Exercise passage:
☆ ☆ ☆ ☆
Guilherme Folego
2020-04-13
The app is available at https://gfolego.shinyapps.io/CapstoneApp/
Is it very straightforward to use. Simply type a text in the input text box, and click to submit and predict.
The predicted word will be automatically displayed at the end of the input text box, so you can click to submit and predict as many times as you'd like.
The basis of the prediction algorithm is a number of n-gram models, with n ranging from 1 to 5.
First, we take the last 4 words from the input sentence and try to find a match in the 5-gram model. In case it fails, we take the last 3 words and try to find a match in the 4-gram model. In case it fails, we take the last 2 words, and so on…
This procedure is repeated until a match is found in one of the higher order n-gram models. In case no match is found in any of the models, we predict the most frequent word from the 1-gram model.
For efficiency, the complete model is implemented as a hash function with all n-grams included.
The final model contains a total of 317,029 unique keys that could be matched in order to predict the next word.
It was created by sampling 5% of all lines from each English text files, and then retrieving only the top 5% frequent terms for each n-gram. In the end, if there is more than one key predicting multiple words, only the most frequent one is kept.
☆ ☆ ☆ ☆
Source data:
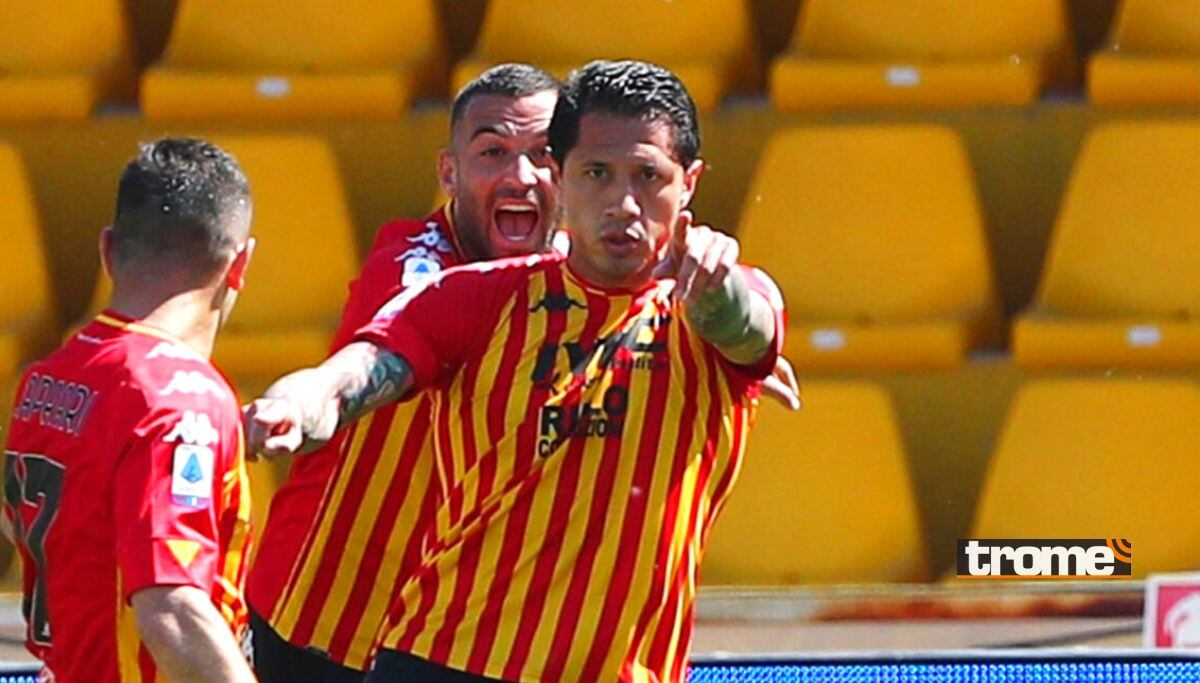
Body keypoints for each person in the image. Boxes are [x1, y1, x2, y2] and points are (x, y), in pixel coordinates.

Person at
☆ ☆ ☆ ☆
Explore the material:
#1 In the word-prediction app description, repeat the passage word for word, beginning with "First, we take" and ending after "one is kept.".
#2 Translate this sentence from the word-prediction app description into Spanish: "For efficiency, the complete model is implemented as a hash function with all n-grams included."

Solutions to the tasks:
#1
First, we take the last 4 words from the input sentence and try to find a match in the 5-gram model. In case it fails, we take the last 3 words and try to find a match in the 4-gram model. In case it fails, we take the last 2 words, and so on…
This procedure is repeated until a match is found in one of the higher order n-gram models. In case no match is found in any of the models, we predict the most frequent word from the 1-gram model.
For efficiency, the complete model is implemented as a hash function with all n-grams included.
The final model contains a total of 317,029 unique keys that could be matched in order to predict the next word.
It was created by sampling 5% of all lines from each English text files, and then retrieving only the top 5% frequent terms for each n-gram. In the end, if there is more than one key predicting multiple words, only the most frequent one is kept.

#2 Por eficiencia, el modelo completo se implementa como una función hash con todos los n-gramas incluidos.